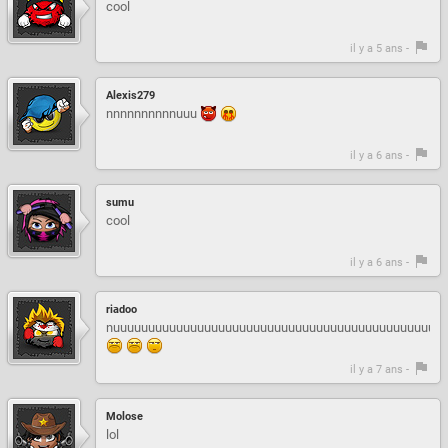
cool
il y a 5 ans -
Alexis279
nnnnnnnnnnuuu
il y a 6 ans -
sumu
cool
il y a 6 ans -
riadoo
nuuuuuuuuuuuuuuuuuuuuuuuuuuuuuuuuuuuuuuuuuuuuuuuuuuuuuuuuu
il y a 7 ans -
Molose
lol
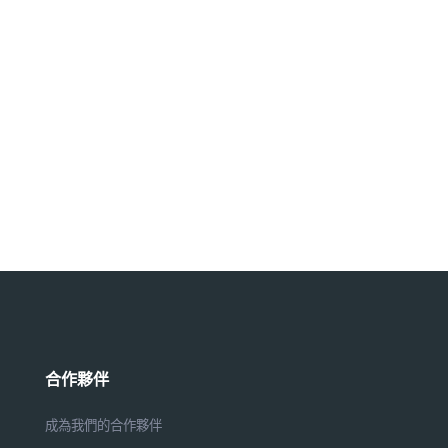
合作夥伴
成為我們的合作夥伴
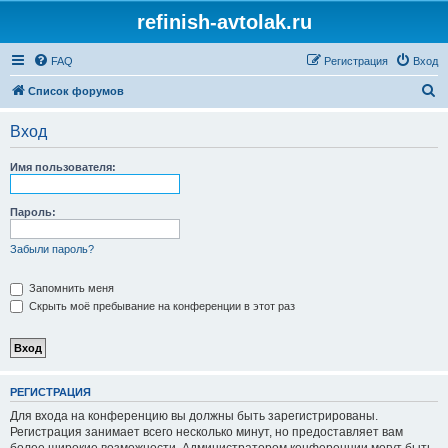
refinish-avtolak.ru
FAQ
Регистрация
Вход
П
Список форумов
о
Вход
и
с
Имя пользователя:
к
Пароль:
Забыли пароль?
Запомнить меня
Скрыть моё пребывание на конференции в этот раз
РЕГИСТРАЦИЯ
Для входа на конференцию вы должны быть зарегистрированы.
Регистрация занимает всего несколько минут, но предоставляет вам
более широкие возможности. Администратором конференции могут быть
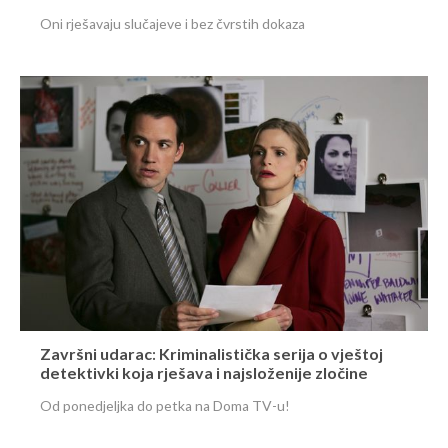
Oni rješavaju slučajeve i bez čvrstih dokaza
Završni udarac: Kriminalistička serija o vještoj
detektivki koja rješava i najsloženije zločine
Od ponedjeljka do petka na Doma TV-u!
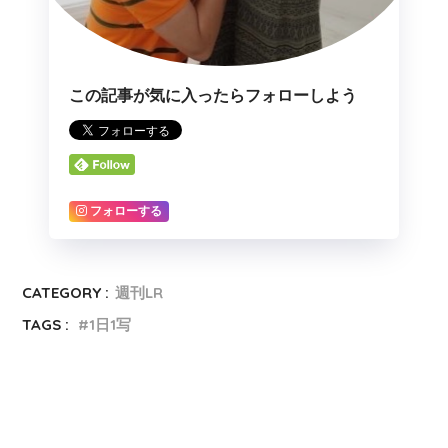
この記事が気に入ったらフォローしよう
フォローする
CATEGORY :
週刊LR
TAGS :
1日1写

+ + + + +

> [What is required]
In your reply, every line of the material should appear exactly as written, and no picture should.

> [Expected answer]
cool
il y a 5 ans -
Alexis279
nnnnnnnnnnuuu
il y a 6 ans -
sumu
cool
il y a 6 ans -
riadoo
nuuuuuuuuuuuuuuuuuuuuuuuuuuuuuuuuuuuuuuuuuuuuuuuuuuuuuuuuu
il y a 7 ans -
Molose
lol
合作夥伴
成為我們的合作夥伴
refinish-avtolak.ru
FAQ
Регистрация
Вход
П
Список форумов
о
Вход
и
с
Имя пользователя:
к
Пароль:
Забыли пароль?
Запомнить меня
Скрыть моё пребывание на конференции в этот раз
РЕГИСТРАЦИЯ
Для входа на конференцию вы должны быть зарегистрированы.
Регистрация занимает всего несколько минут, но предоставляет вам
более широкие возможности. Администратором конференции могут быть
Oni rješavaju slučajeve i bez čvrstih dokaza
Završni udarac: Kriminalistička serija o vještoj
detektivki koja rješava i najsloženije zločine
Od ponedjeljka do petka na Doma TV-u!
この記事が気に入ったらフォローしよう
フォローする
CATEGORY :
週刊LR
TAGS :
1日1写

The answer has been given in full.